Among those thrilled with the 18,000-seat stadium are the Quakes' Latino partisans -- about a third of the team's fan base.
On Saturday, Amado Flores will be among the lucky fans -- attendance will be capped at 10,000 -- to see the first preseason game at the new facility when the Quakes play the L.A. Galaxy.
"You don't even care for the price," said Amado Flores, a native of Mexico and a San Jose soccer fan through the franchise's many incarnations since the 1980s. "You just go to get in and make some noise, and feel like to be in Mexico only for a few minutes."
The opening of Avaya Stadium brings an end, mostly, to the franchise's wanderings. Past Quakes teams have played most of their home games at San Jose State's Spartan Stadium and, since 2008, at Santa Clara University's 10,000-seat Buck Shaw Stadium.
"It's important to have a permanent place.
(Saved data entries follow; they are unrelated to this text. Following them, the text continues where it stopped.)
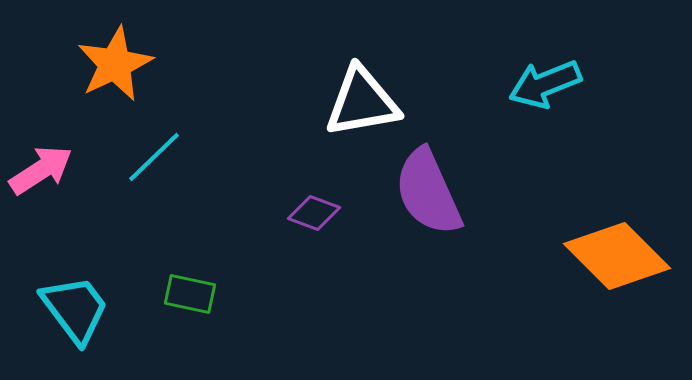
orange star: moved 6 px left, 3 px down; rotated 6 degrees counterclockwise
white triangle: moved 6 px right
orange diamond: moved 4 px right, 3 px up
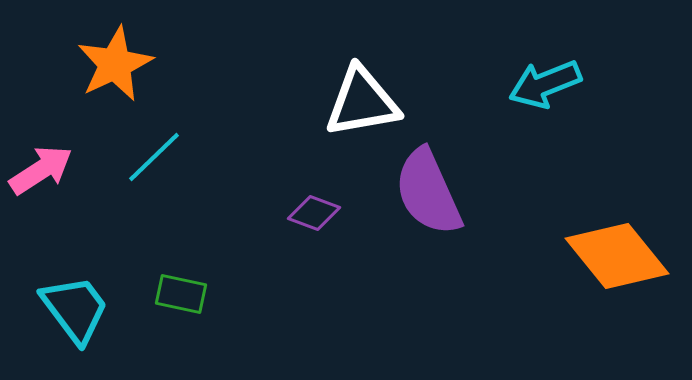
orange diamond: rotated 6 degrees clockwise
green rectangle: moved 9 px left
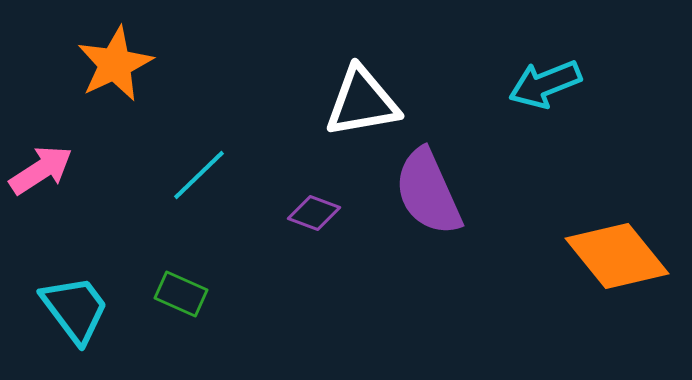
cyan line: moved 45 px right, 18 px down
green rectangle: rotated 12 degrees clockwise
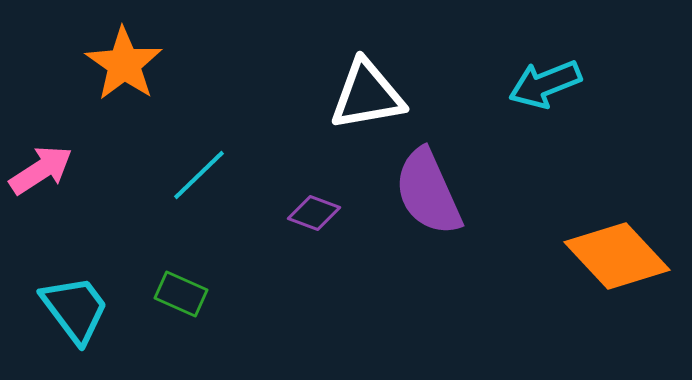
orange star: moved 9 px right; rotated 12 degrees counterclockwise
white triangle: moved 5 px right, 7 px up
orange diamond: rotated 4 degrees counterclockwise
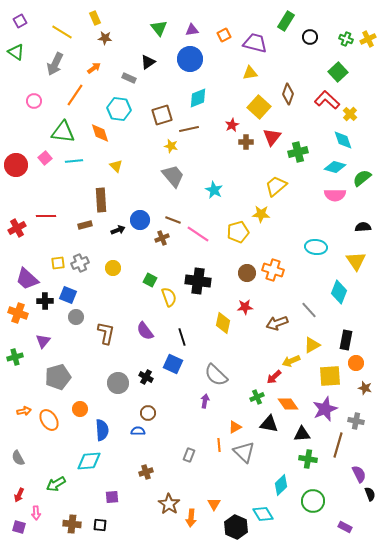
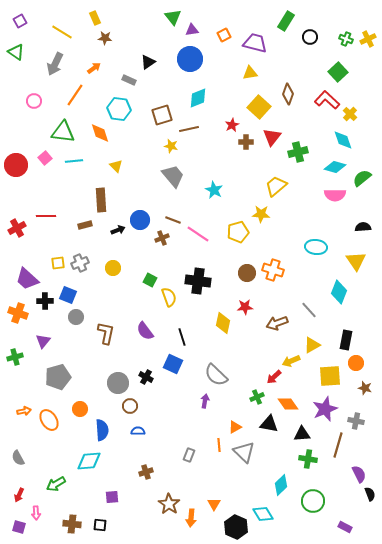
green triangle at (159, 28): moved 14 px right, 11 px up
gray rectangle at (129, 78): moved 2 px down
brown circle at (148, 413): moved 18 px left, 7 px up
At this new site we have a stadium, a practice stadium, a locker room, front offices," said Jed Mettee, the team's vice president of marketing and communications.
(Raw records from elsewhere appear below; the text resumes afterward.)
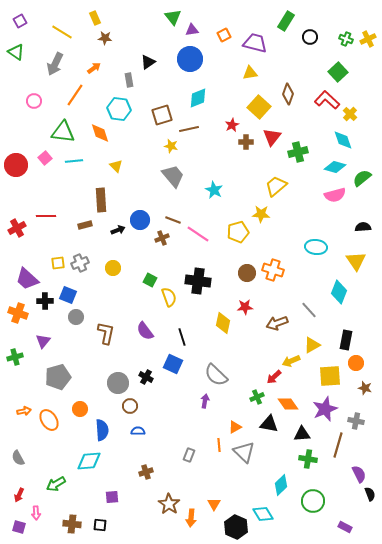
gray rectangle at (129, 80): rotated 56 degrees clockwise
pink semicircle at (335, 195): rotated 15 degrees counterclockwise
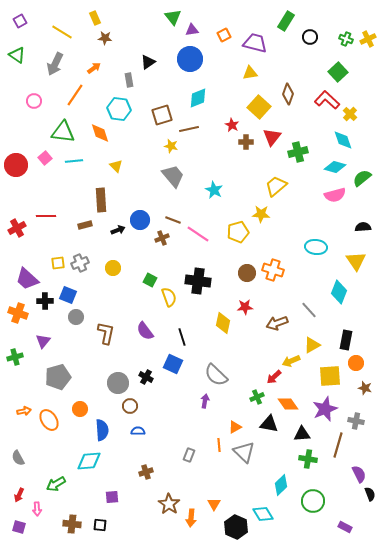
green triangle at (16, 52): moved 1 px right, 3 px down
red star at (232, 125): rotated 16 degrees counterclockwise
pink arrow at (36, 513): moved 1 px right, 4 px up
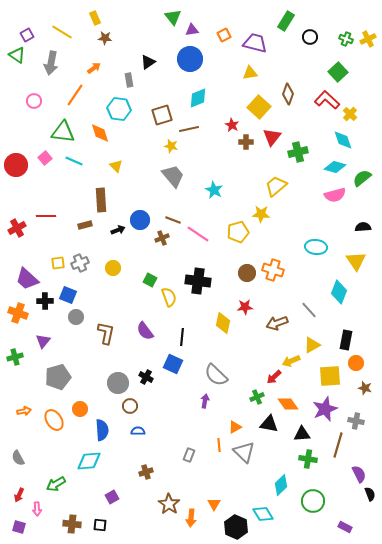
purple square at (20, 21): moved 7 px right, 14 px down
gray arrow at (55, 64): moved 4 px left, 1 px up; rotated 15 degrees counterclockwise
cyan line at (74, 161): rotated 30 degrees clockwise
black line at (182, 337): rotated 24 degrees clockwise
orange ellipse at (49, 420): moved 5 px right
purple square at (112, 497): rotated 24 degrees counterclockwise
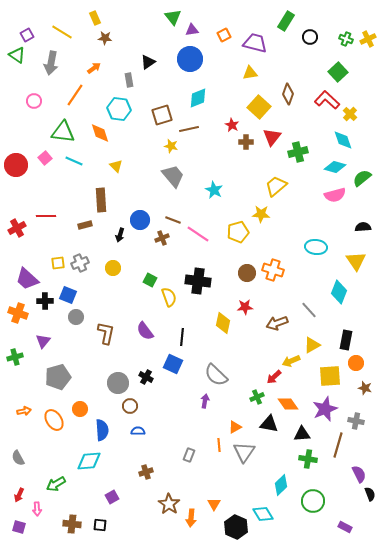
black arrow at (118, 230): moved 2 px right, 5 px down; rotated 128 degrees clockwise
gray triangle at (244, 452): rotated 20 degrees clockwise
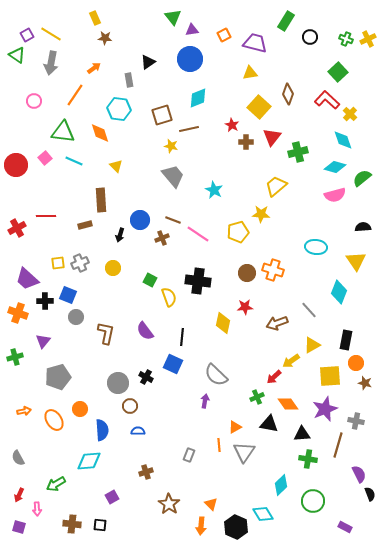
yellow line at (62, 32): moved 11 px left, 2 px down
yellow arrow at (291, 361): rotated 12 degrees counterclockwise
brown star at (365, 388): moved 5 px up
orange triangle at (214, 504): moved 3 px left; rotated 16 degrees counterclockwise
orange arrow at (191, 518): moved 10 px right, 8 px down
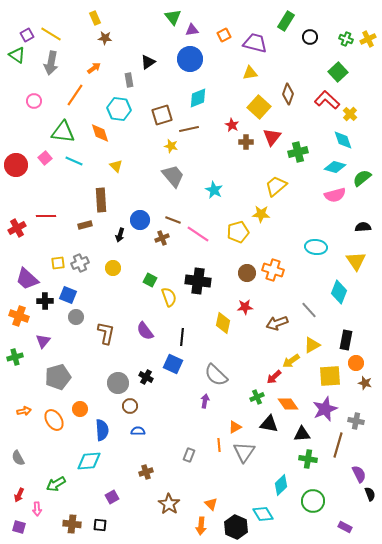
orange cross at (18, 313): moved 1 px right, 3 px down
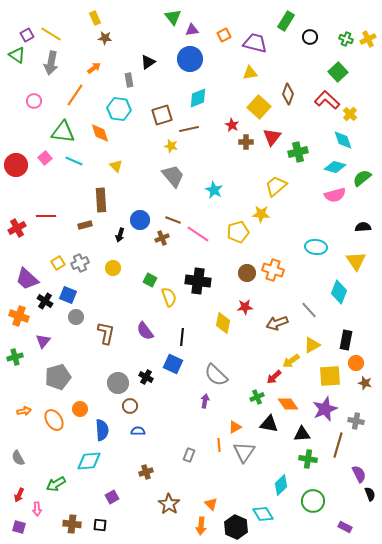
yellow square at (58, 263): rotated 24 degrees counterclockwise
black cross at (45, 301): rotated 35 degrees clockwise
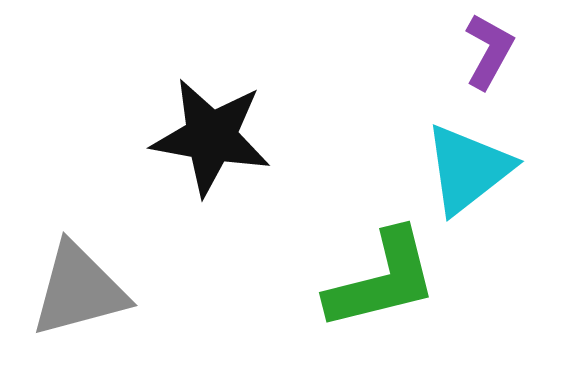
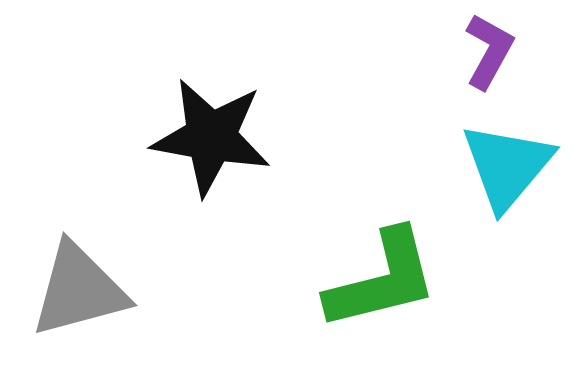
cyan triangle: moved 39 px right, 3 px up; rotated 12 degrees counterclockwise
In an effort to expand the franchise fan base, the team has made occasional big-game appearances at Levi's Stadium, Candlestick Park, Stanford Stadium, AT&T Park and the Oakland Coliseum. Mettee said the team will still do that at times.
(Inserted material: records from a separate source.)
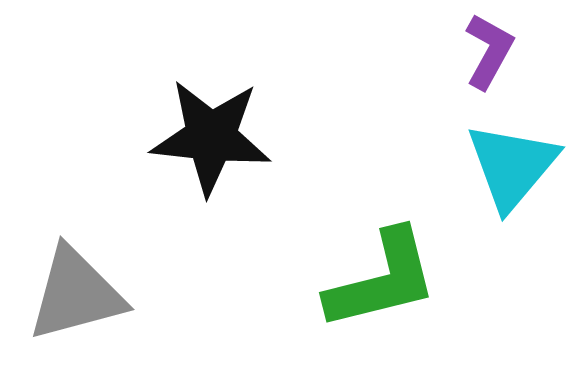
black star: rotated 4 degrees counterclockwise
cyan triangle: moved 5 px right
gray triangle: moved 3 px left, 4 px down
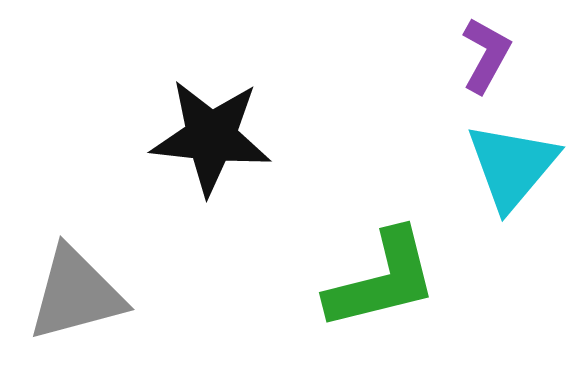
purple L-shape: moved 3 px left, 4 px down
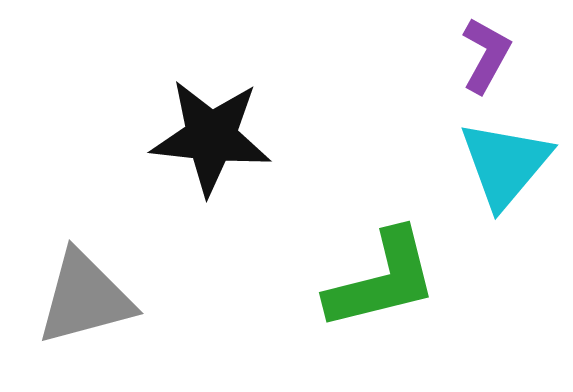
cyan triangle: moved 7 px left, 2 px up
gray triangle: moved 9 px right, 4 px down
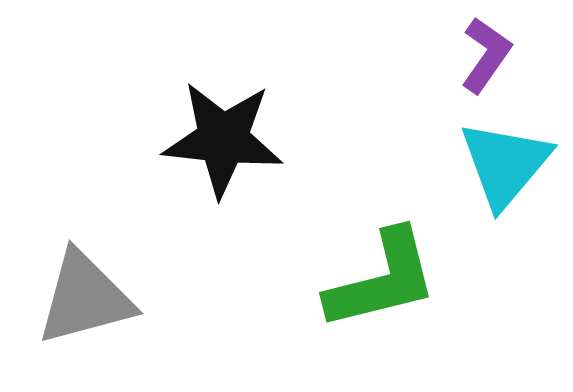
purple L-shape: rotated 6 degrees clockwise
black star: moved 12 px right, 2 px down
Mettee said there will now be more exhibition games at Avaya Stadium. In May the U.S. Women's National Team will play Ireland there.
Avaya Stadium was privately financed by the ownership group, including Lew Wolff and John Fisher -- also owners of the Oakland A's. Santa Clara-based Avaya, a business services company, bought naming rights in a 10-year deal at $2 million a year.
The new stadium now sits on land that has gone through some changes. It was once home to FMC Corp., a diversified manufacturing company that, among many other products, built the Bradley Fighting Vehicle for military customers.
To highlight that connection with the site's past, the Quakes plan to display one of the vehicles in the stadium's main entrance.